Requirement – Output the records exactly, every one of them.

[Document layout detection data]
------------------------------------------------
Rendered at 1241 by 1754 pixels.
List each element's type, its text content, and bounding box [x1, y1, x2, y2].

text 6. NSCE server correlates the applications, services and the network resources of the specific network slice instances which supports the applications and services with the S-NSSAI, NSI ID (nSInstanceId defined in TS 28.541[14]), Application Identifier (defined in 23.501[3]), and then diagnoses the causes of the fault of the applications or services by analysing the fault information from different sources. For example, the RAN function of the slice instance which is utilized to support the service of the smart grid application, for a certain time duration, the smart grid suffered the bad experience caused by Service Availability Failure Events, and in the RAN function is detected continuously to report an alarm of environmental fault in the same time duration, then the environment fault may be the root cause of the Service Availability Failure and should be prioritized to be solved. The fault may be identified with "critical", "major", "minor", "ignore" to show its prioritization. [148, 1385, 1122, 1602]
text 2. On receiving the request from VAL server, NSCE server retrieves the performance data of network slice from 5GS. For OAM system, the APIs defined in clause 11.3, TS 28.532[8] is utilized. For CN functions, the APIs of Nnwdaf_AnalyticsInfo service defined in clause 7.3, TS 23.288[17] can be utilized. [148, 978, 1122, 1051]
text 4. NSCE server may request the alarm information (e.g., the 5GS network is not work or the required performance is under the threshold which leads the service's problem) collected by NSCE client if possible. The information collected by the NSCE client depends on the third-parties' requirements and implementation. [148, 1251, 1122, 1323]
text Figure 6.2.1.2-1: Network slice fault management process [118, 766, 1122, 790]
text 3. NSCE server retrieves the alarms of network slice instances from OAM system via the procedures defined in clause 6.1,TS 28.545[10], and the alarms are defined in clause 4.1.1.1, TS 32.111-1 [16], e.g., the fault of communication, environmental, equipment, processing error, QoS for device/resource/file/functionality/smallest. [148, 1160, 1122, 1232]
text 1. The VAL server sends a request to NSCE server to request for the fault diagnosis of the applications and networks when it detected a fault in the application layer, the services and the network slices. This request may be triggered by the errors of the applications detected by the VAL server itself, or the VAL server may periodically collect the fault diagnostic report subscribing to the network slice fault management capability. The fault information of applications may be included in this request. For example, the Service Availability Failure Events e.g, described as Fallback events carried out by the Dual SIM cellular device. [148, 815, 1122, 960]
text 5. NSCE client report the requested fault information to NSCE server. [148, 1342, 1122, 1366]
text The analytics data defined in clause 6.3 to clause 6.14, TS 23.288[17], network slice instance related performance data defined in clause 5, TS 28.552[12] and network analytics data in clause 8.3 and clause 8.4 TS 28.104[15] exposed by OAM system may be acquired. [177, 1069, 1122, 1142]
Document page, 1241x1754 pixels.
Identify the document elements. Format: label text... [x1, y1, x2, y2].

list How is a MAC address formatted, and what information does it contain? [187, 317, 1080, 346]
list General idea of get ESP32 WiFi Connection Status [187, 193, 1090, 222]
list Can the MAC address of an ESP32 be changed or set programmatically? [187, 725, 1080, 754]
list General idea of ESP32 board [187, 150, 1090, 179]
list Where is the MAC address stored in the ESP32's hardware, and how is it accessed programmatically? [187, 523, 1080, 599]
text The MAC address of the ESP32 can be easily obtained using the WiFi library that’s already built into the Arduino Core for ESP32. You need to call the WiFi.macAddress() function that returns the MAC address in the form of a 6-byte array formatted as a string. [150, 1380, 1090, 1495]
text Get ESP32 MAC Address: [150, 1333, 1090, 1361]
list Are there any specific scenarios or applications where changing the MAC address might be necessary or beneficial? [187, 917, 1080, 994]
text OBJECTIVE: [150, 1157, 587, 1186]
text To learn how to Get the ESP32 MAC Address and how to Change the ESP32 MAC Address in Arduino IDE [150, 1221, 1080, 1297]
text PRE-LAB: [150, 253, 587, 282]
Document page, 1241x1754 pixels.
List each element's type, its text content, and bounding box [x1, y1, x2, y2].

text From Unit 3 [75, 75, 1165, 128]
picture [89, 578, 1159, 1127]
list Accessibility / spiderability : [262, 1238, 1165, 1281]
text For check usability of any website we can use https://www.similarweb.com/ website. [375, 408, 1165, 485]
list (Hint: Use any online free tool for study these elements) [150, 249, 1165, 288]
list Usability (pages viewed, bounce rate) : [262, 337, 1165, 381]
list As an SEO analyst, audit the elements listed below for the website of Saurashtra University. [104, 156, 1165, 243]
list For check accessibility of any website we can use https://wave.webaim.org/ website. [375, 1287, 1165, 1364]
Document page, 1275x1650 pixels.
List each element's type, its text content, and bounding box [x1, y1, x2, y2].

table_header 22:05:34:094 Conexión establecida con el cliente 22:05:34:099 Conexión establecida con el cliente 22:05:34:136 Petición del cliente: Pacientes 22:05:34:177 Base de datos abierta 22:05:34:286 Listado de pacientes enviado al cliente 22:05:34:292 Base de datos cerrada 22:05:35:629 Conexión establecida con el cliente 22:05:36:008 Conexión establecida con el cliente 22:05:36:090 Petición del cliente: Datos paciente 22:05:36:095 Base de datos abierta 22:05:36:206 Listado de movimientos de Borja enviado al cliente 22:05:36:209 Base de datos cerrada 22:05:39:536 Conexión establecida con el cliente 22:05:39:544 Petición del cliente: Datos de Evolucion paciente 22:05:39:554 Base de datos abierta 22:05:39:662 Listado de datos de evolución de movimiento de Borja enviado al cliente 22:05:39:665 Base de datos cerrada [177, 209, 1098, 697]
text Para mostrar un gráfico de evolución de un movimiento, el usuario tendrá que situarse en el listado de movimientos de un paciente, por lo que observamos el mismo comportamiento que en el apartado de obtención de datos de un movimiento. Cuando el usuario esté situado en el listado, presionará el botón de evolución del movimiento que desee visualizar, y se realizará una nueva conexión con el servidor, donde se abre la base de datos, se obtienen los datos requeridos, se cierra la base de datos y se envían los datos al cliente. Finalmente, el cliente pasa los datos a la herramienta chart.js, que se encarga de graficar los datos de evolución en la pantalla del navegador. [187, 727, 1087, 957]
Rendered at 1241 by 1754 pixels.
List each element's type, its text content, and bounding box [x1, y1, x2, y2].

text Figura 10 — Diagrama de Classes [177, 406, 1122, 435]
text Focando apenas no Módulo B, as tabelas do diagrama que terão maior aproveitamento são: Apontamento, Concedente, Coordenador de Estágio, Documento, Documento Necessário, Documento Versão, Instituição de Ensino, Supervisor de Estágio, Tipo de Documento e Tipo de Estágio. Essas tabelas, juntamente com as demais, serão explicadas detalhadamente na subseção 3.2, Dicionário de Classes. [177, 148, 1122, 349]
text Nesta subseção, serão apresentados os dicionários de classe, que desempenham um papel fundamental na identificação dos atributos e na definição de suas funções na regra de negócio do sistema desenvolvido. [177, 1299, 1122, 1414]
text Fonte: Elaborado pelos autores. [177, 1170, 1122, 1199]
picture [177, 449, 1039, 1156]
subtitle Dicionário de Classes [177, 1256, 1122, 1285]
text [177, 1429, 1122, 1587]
------------------------------------------------
Response to the task –
Rendered at 1241 by 1754 pixels.
List each element's type, its text content, and bounding box [x1, y1, x2, y2].

text 6. NSCE server correlates the applications, services and the network resources of the specific network slice instances which supports the applications and services with the S-NSSAI, NSI ID (nSInstanceId defined in TS 28.541[14]), Application Identifier (defined in 23.501[3]), and then diagnoses the causes of the fault of the applications or services by analysing the fault information from different sources. For example, the RAN function of the slice instance which is utilized to support the service of the smart grid application, for a certain time duration, the smart grid suffered the bad experience caused by Service Availability Failure Events, and in the RAN function is detected continuously to report an alarm of environmental fault in the same time duration, then the environment fault may be the root cause of the Service Availability Failure and should be prioritized to be solved. The fault may be identified with "critical", "major", "minor", "ignore" to show its prioritization. [148, 1385, 1122, 1602]
text 2. On receiving the request from VAL server, NSCE server retrieves the performance data of network slice from 5GS. For OAM system, the APIs defined in clause 11.3, TS 28.532[8] is utilized. For CN functions, the APIs of Nnwdaf_AnalyticsInfo service defined in clause 7.3, TS 23.288[17] can be utilized. [148, 978, 1122, 1051]
text 4. NSCE server may request the alarm information (e.g., the 5GS network is not work or the required performance is under the threshold which leads the service's problem) collected by NSCE client if possible. The information collected by the NSCE client depends on the third-parties' requirements and implementation. [148, 1251, 1122, 1323]
text Figure 6.2.1.2-1: Network slice fault management process [118, 766, 1122, 790]
text 3. NSCE server retrieves the alarms of network slice instances from OAM system via the procedures defined in clause 6.1,TS 28.545[10], and the alarms are defined in clause 4.1.1.1, TS 32.111-1 [16], e.g., the fault of communication, environmental, equipment, processing error, QoS for device/resource/file/functionality/smallest. [148, 1160, 1122, 1232]
text 1. The VAL server sends a request to NSCE server to request for the fault diagnosis of the applications and networks when it detected a fault in the application layer, the services and the network slices. This request may be triggered by the errors of the applications detected by the VAL server itself, or the VAL server may periodically collect the fault diagnostic report subscribing to the network slice fault management capability. The fault information of applications may be included in this request. For example, the Service Availability Failure Events e.g, described as Fallback events carried out by the Dual SIM cellular device. [148, 815, 1122, 960]
text 5. NSCE client report the requested fault information to NSCE server. [148, 1342, 1122, 1366]
text The analytics data defined in clause 6.3 to clause 6.14, TS 23.288[17], network slice instance related performance data defined in clause 5, TS 28.552[12] and network analytics data in clause 8.3 and clause 8.4 TS 28.104[15] exposed by OAM system may be acquired. [177, 1069, 1122, 1142]
Document page, 1241x1754 pixels.
Identify the document elements. Format: label text... [x1, y1, x2, y2].

list How is a MAC address formatted, and what information does it contain? [187, 317, 1080, 346]
list General idea of get ESP32 WiFi Connection Status [187, 193, 1090, 222]
list Can the MAC address of an ESP32 be changed or set programmatically? [187, 725, 1080, 754]
list General idea of ESP32 board [187, 150, 1090, 179]
list Where is the MAC address stored in the ESP32's hardware, and how is it accessed programmatically? [187, 523, 1080, 599]
text The MAC address of the ESP32 can be easily obtained using the WiFi library that’s already built into the Arduino Core for ESP32. You need to call the WiFi.macAddress() function that returns the MAC address in the form of a 6-byte array formatted as a string. [150, 1380, 1090, 1495]
text Get ESP32 MAC Address: [150, 1333, 1090, 1361]
list Are there any specific scenarios or applications where changing the MAC address might be necessary or beneficial? [187, 917, 1080, 994]
text OBJECTIVE: [150, 1157, 587, 1186]
text To learn how to Get the ESP32 MAC Address and how to Change the ESP32 MAC Address in Arduino IDE [150, 1221, 1080, 1297]
text PRE-LAB: [150, 253, 587, 282]
Document page, 1241x1754 pixels.
List each element's type, its text content, and bounding box [x1, y1, x2, y2].

text From Unit 3 [75, 75, 1165, 128]
picture [89, 578, 1159, 1127]
list Accessibility / spiderability : [262, 1238, 1165, 1281]
text For check usability of any website we can use https://www.similarweb.com/ website. [375, 408, 1165, 485]
list (Hint: Use any online free tool for study these elements) [150, 249, 1165, 288]
list Usability (pages viewed, bounce rate) : [262, 337, 1165, 381]
list As an SEO analyst, audit the elements listed below for the website of Saurashtra University. [104, 156, 1165, 243]
list For check accessibility of any website we can use https://wave.webaim.org/ website. [375, 1287, 1165, 1364]
Document page, 1275x1650 pixels.
List each element's type, its text content, and bounding box [x1, y1, x2, y2].

table_header 22:05:34:094 Conexión establecida con el cliente 22:05:34:099 Conexión establecida con el cliente 22:05:34:136 Petición del cliente: Pacientes 22:05:34:177 Base de datos abierta 22:05:34:286 Listado de pacientes enviado al cliente 22:05:34:292 Base de datos cerrada 22:05:35:629 Conexión establecida con el cliente 22:05:36:008 Conexión establecida con el cliente 22:05:36:090 Petición del cliente: Datos paciente 22:05:36:095 Base de datos abierta 22:05:36:206 Listado de movimientos de Borja enviado al cliente 22:05:36:209 Base de datos cerrada 22:05:39:536 Conexión establecida con el cliente 22:05:39:544 Petición del cliente: Datos de Evolucion paciente 22:05:39:554 Base de datos abierta 22:05:39:662 Listado de datos de evolución de movimiento de Borja enviado al cliente 22:05:39:665 Base de datos cerrada [177, 209, 1098, 697]
text Para mostrar un gráfico de evolución de un movimiento, el usuario tendrá que situarse en el listado de movimientos de un paciente, por lo que observamos el mismo comportamiento que en el apartado de obtención de datos de un movimiento. Cuando el usuario esté situado en el listado, presionará el botón de evolución del movimiento que desee visualizar, y se realizará una nueva conexión con el servidor, donde se abre la base de datos, se obtienen los datos requeridos, se cierra la base de datos y se envían los datos al cliente. Finalmente, el cliente pasa los datos a la herramienta chart.js, que se encarga de graficar los datos de evolución en la pantalla del navegador. [187, 727, 1087, 957]
Rendered at 1241 by 1754 pixels.
List each element's type, its text content, and bounding box [x1, y1, x2, y2].

text Figura 10 — Diagrama de Classes [177, 406, 1122, 435]
text Focando apenas no Módulo B, as tabelas do diagrama que terão maior aproveitamento são: Apontamento, Concedente, Coordenador de Estágio, Documento, Documento Necessário, Documento Versão, Instituição de Ensino, Supervisor de Estágio, Tipo de Documento e Tipo de Estágio. Essas tabelas, juntamente com as demais, serão explicadas detalhadamente na subseção 3.2, Dicionário de Classes. [177, 148, 1122, 349]
text Nesta subseção, serão apresentados os dicionários de classe, que desempenham um papel fundamental na identificação dos atributos e na definição de suas funções na regra de negócio do sistema desenvolvido. [177, 1299, 1122, 1414]
text Fonte: Elaborado pelos autores. [177, 1170, 1122, 1199]
picture [177, 449, 1039, 1156]
subtitle Dicionário de Classes [177, 1256, 1122, 1285]
text [177, 1429, 1122, 1587]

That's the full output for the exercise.